Megan Piphus Peace’s love of puppets has helped her secure her position in “Sesame Street” history.
The first Black woman puppeteer on “Sesame Street” and self-taught ventriloquist watched her enthusiasm develop growing up on the adored program as well as “Lamb Chop’s Play-Along” and “Mister Rogers’ Neighborhood,” according to CNN.
Piphus Peace voices Gabrielle, whom she describes as a “sweet 6-year-old Black girl muppet,” providing a role model for joy, curiosity and self-love to a new generation of viewers of “Sesame Street,” which has been around for more than 50 years.
The voice actress hopes the character’s confidence, which contrasts with how timid she herself was as a child, will serve as an example for other children. Gabrielle, she noted, is all about her community and her friends.

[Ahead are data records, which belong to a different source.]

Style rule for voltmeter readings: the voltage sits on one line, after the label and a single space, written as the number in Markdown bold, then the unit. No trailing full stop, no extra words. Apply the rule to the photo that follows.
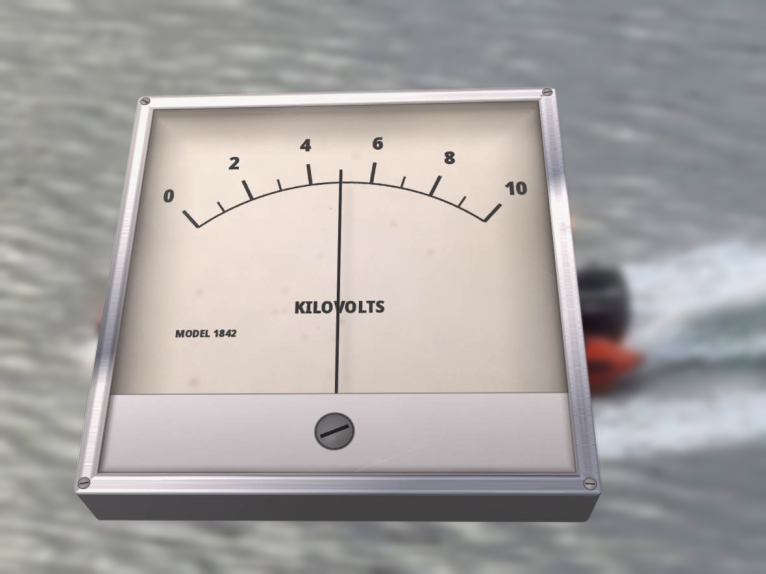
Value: **5** kV
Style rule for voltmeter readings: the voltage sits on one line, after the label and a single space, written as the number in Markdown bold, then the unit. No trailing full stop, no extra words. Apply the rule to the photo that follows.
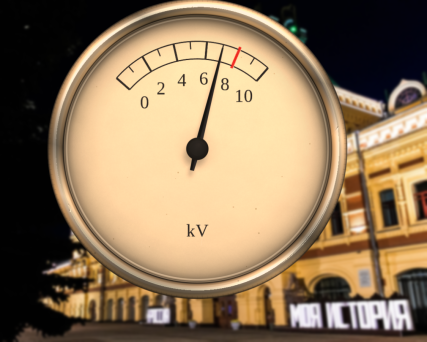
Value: **7** kV
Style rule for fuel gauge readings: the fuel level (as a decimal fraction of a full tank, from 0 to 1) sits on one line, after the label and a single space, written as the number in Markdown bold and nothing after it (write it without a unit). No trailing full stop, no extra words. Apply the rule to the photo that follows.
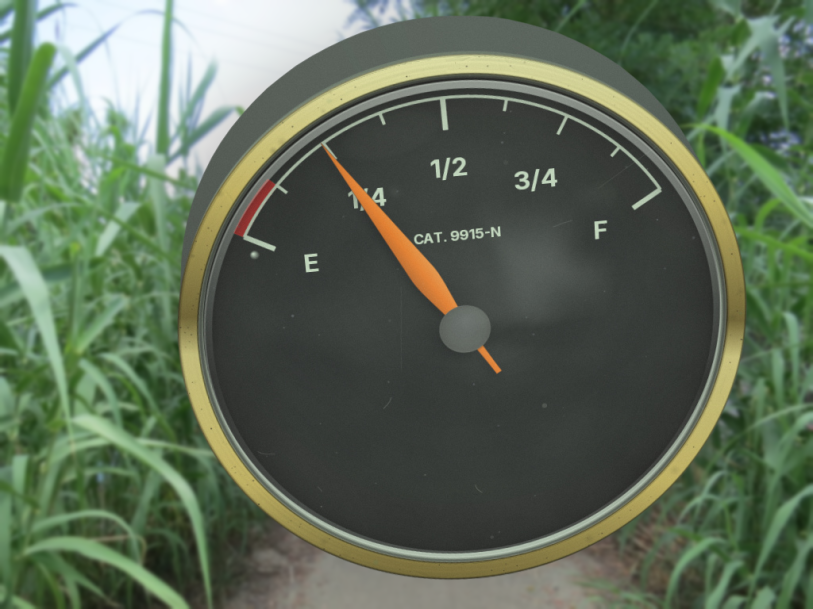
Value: **0.25**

“Gabrielle loves to sing and to dance,” Piphus Peace said, CNN reported, “and she’s had lots of experiences on ‘Sesame Street’ where she’s gotten to sing about colors, about loving her hair.”
Piphus Peace, of Cincinnati, realized when she was about 10 that puppetry could be an art form, and it has been a passion ever since. She had attended a puppetry conference organized by a woman at her church and said there was something magical about seeing the connection between a human and an inanimate object coming to life.

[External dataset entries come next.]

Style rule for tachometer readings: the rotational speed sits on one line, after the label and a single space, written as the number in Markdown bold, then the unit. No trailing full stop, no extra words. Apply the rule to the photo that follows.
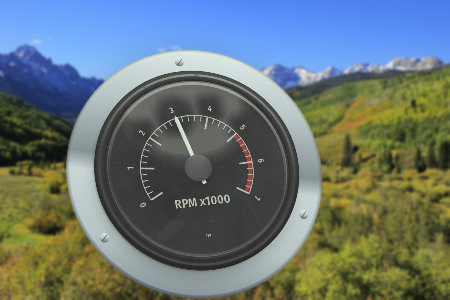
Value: **3000** rpm
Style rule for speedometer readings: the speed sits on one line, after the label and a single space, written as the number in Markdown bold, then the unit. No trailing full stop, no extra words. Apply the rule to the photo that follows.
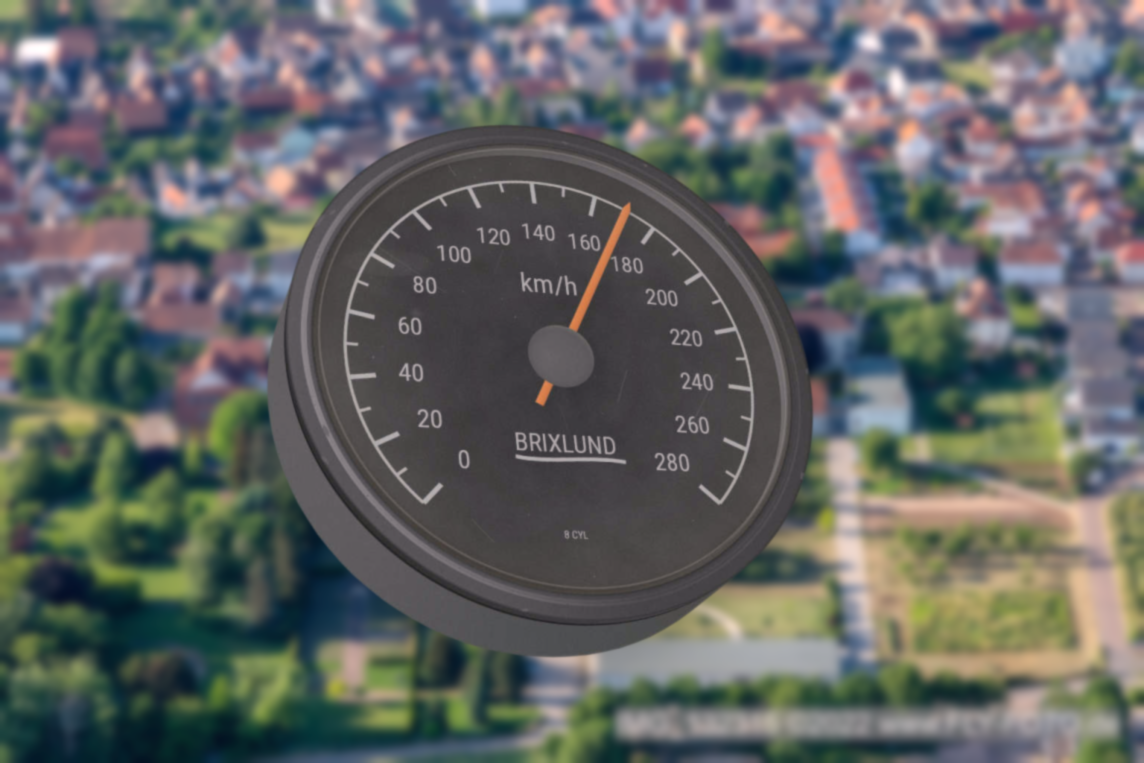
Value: **170** km/h
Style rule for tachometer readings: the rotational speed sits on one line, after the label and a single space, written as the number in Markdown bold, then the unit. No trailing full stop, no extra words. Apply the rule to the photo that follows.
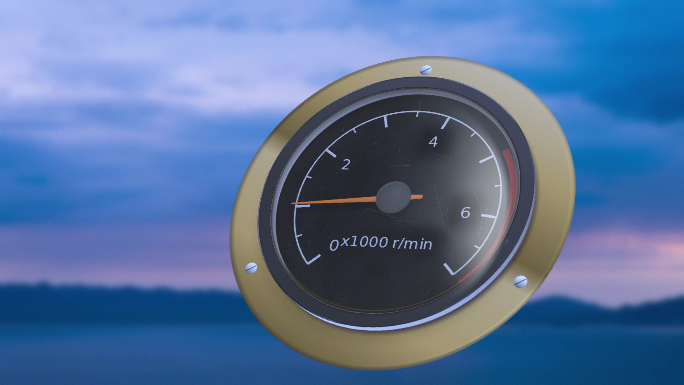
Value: **1000** rpm
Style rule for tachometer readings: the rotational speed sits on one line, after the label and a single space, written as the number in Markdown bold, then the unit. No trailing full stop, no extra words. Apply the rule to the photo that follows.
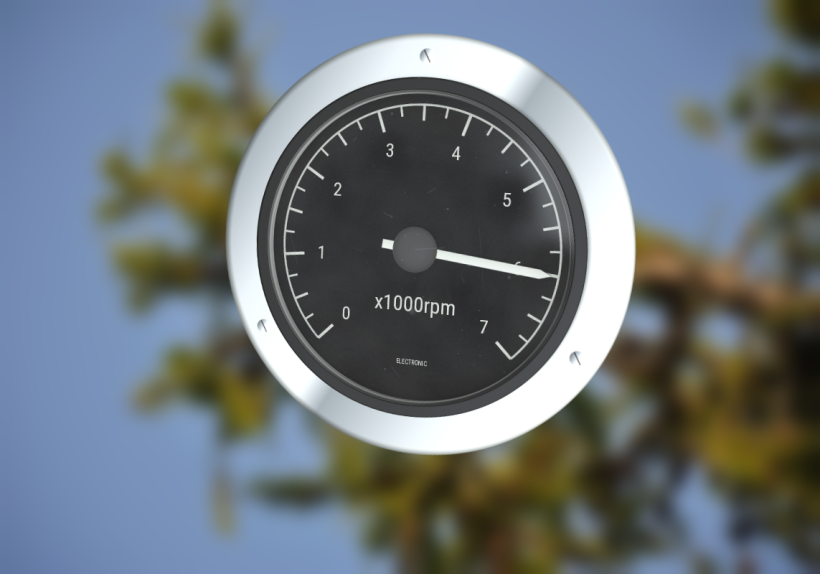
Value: **6000** rpm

“Puppets allow us to enter the imagination of a child,” Piphus Peace told CNN. “You think of a child playing. Their toys can talk. Their cars can move. So you’re speaking their imaginative and creative language when you’re allowing a puppet to come to life.”

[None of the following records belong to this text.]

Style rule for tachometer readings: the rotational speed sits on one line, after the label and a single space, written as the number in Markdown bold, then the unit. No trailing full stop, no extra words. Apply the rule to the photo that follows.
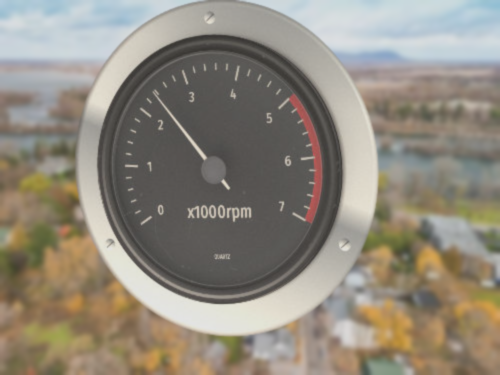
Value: **2400** rpm
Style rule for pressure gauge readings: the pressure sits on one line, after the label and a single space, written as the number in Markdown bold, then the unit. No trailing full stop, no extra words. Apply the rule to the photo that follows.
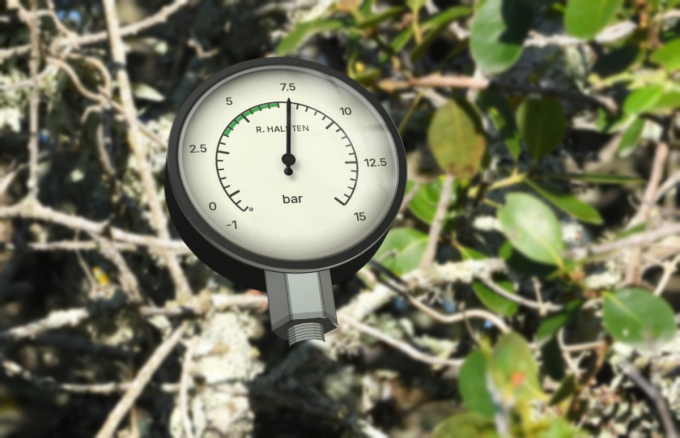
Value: **7.5** bar
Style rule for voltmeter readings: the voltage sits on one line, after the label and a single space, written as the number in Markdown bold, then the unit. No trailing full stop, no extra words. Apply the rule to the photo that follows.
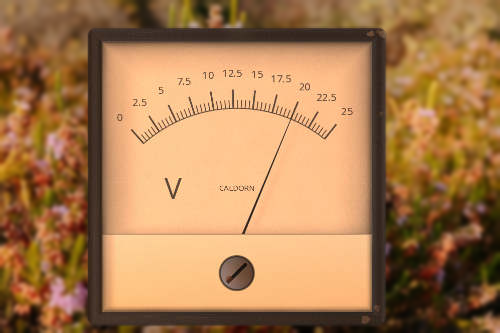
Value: **20** V
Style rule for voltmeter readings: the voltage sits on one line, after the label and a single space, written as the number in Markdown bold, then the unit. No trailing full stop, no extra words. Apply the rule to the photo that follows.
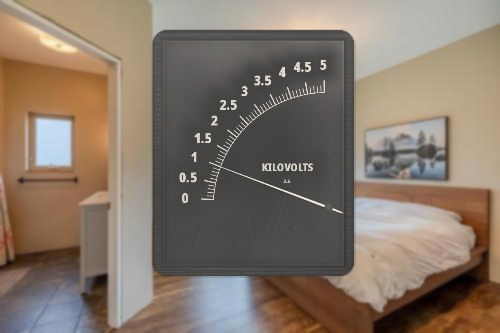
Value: **1** kV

As a teenager, Piphus Peace performed all over the country. Her skills earned her the moniker “Valedictorian Ventriloquist” during her high school valedictorian speech.
She also gained notoriety as the “Vanderbilt Ventriloquist” while attending Vanderbilt University, appearing on “The Tonight Show with Jay Leno” in 2012 and “America’s Got Talent” in 2013.
Piphus Peace began her journey to “Sesame Street” in 2020 after earning her bachelor’s and master’s degrees in unrelated fields in 2014 and 2015, respectively. Show puppeteers Matt Vogel and Martin Robinson asked her if she would be open to learning the show’s distinctive muppet-style puppetry.
It was an adjustment for a woman used to performing ventriloquism on stage, which required communicating with puppets without moving the lips. However, despite having full-time employment and expecting her second child, Piphus Peace made time to hone her skills.
She first portrayed Gabrielle in a CNN and “Sesame Street” town hall on racism in 2020, helping kids process George Floyd‘s murder and the Black Lives Matter demonstrations.
Piphus Peace joined the series as a full-time cast member in 2021. She came across a wall covered in pictures of the cast and crew while waiting for her first in-person recording of the program at the Kaufman Astoria Studios in Queens, New York. She noted none of the puppeteers were Black women and after she asked about that, she learned of her historic accomplishment, she said, according to CNN.
“I realized that it would open doors for other Black women, women of color, little boys of color” who are interested in the entertainment field, “to really see that they can be absolutely anything, no matter how niche or unique.”